Pour conjurer le sort de ses futurs résultats, Issa embarque Tibi chez son marabout. De son côté, il veut défier la Providence et obtenir le sésame pour intégrer un BTS stylisme au centre-ville de Dakar. Issa, sa passion, c'est la mode. De plus, il est persuadé que son marabout peut résoudre le problème de cheveux de Tibi : depuis longtemps, ils refusent de pousser.
"Au bout d'un mois de traitement, la tête de Tibilé ressemblait toujours au stade de foot d'en face après une inondation. Une terre granuleuse et des grandes flaques d'eau où se reflètent le ciel." (page 9)
Neurone (de son vrai nom Rigobert Coly) brille par ses résultats scolaires, mais au sein de sa famille, il ne peut pas rivaliser avec l'ego écrasant d'un père puissant qui a pignon sur rue dans le domaine de l'automobile, car ici, "les garagistes du pays sont des chirurgiens qualifiés. Transplantation de moteur, greffe de carburateur et changement complet de carrosserie." (page 11) Comme les rails d'un chemin de fer, l'avenir de Neurone est tout tracé : obtenir brillamment son examen avec mention TB, avoir son visa étudiant pour la France grâce aux connaissances de son père auprès de Monsieur le Consul de France, faire des études là-bas et revenir aussitôt au pays pour développer de nouvelles branches prometteuses dans la grosse entreprise familiale implantée dans le nouveau Diamniadio. Et rester ainsi dans la course de la concurrence.
"Mais Neurone, çà lui gratte la peau d'obtenir un visa par un simple coup de téléphone alors que d'autres se tapent des réunions d'information à Campus France, ou soudoient parfois l'administration française pour obtenir simplement un rendez-vous. Tout s'achète dans ce pays, surtout quand on est pauvre". (page 25)
Pourtant, Neurone n'est pas comme son père et son frère, Paulin. Il a conscience que beaucoup de choses ne tournent pas rond dans ce bas-monde. Il fait partie de la jeunesse sénégalaise dorée, celle qui a accès à tout et qui ne se refusent rien, mais plus il prend de l'âge, et moins sa conscience le laisse tranquille : " Neurone n'arrête pas de dénoncer la corruption étatique, le manque d'exemplarité des ministres, le néocolonialisme français, et aujourd'hui le voilà pris dans les rouages du clientélisme. La révolte d'un fils de riche fera toujours sourire." (page 26)

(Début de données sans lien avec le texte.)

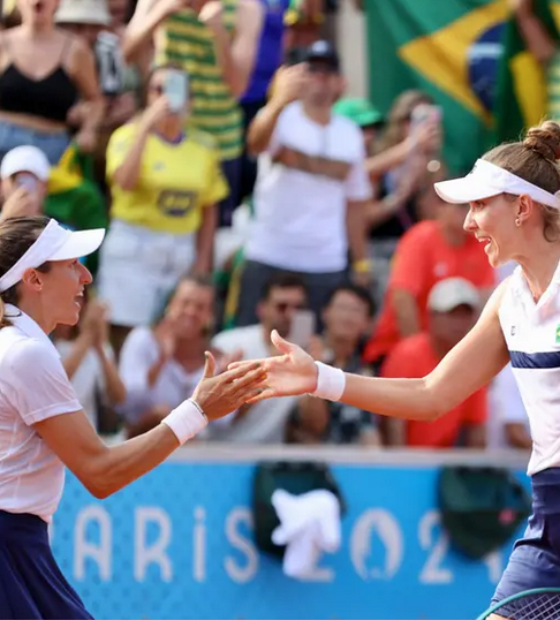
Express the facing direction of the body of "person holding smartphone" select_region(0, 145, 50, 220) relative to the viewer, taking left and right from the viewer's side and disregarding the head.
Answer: facing the viewer

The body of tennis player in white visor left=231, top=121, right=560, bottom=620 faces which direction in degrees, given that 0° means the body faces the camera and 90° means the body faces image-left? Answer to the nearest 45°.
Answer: approximately 45°

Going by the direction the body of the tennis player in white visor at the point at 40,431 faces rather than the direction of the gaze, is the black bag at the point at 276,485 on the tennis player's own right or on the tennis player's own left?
on the tennis player's own left

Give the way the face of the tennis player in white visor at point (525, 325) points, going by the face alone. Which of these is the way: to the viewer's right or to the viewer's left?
to the viewer's left

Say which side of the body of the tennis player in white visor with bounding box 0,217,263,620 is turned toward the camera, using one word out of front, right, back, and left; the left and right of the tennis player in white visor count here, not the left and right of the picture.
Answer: right

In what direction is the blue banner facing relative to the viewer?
toward the camera

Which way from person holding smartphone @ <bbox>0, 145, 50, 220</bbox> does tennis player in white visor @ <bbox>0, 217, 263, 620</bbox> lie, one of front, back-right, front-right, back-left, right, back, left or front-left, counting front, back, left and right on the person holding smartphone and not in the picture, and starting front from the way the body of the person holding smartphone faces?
front

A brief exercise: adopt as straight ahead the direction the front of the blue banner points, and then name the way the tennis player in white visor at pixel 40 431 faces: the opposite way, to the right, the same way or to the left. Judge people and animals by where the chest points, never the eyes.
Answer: to the left

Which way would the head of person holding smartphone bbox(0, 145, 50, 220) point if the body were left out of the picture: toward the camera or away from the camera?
toward the camera

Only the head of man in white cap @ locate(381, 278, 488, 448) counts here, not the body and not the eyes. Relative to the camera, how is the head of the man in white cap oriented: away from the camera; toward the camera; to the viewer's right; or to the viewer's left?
toward the camera

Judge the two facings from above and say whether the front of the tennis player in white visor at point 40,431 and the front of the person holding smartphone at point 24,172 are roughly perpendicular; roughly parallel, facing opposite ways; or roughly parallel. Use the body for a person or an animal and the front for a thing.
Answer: roughly perpendicular

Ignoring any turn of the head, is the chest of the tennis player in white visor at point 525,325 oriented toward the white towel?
no

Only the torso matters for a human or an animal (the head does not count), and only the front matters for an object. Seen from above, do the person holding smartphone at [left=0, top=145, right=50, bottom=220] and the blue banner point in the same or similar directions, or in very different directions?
same or similar directions

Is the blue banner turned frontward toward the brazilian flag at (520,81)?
no

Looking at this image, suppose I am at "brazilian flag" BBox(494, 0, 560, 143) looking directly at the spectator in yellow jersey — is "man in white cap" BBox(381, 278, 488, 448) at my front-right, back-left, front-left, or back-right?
front-left

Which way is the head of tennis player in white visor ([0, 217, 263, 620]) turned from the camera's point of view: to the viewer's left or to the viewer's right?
to the viewer's right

Depuis toujours, Neurone est secrètement amoureux de Tibi. Pourtant, il sait que jamais la famille de celle qu'il aime n'acceptera une union car "un Diola ne se marie pas avec une Soninkée. (...) La communauté soninkée est une armoire bien rangée: les nobles avec les nobles, les forgerons avec les forgerons, les esclaves avec les esclaves, les marabouts et les griots entre eux." (page 79) Mais le cœur a ses raisons que la raison ignore.
Hadrien Bels ne fait pas dans le politiquement correct. Son second roman, Tibi la Blanche, est un concentré de vérités parfois assassines que tout le monde n'est pas forcément prêt à entendre. Mais le Marseillais signe ici un roman contemporain très graphique dans lequel il dépeint avec une finesse extrême les banlieues de Dakar, sa jeunesse, ses espoirs et ses rêves, ses us et ses coutumes. On pourrait presque penser que c'est un enfant du pays. Son écriture est profondément humaine, les figures de style sont drôles et piquantes, assaisonnées à la sauce kani : "Chez les Kanté, les pas de porte sont des parkings à claquettes que tu peux emprunter comme des voitures de location" (page 36) ou encore "Les deux pays forment un couple qui se tourne le dos dans le lit conjugal. Et pour un Sénégalais, la France, c'est la femme auprès de laquelle tu vas te plaindre de tes maux de dos, alors que tu réserves tes prouesses de lit à ta maîtresse." (page 43)
Bref, vous l'aurez compris, Tibi la Blanche est à lire ! Un dernier mot sur le côté "mystique", omniprésent dans le roman, et qui ajoute une dimension très intéressante au livre. Je ne vous en dis pas plus. A vous de le découvrir.
246 pages / sorti en août 2022 aux Editions Iconoclaste
Le roman est disponible à Dakar dans les librairies Aux 4 Vents.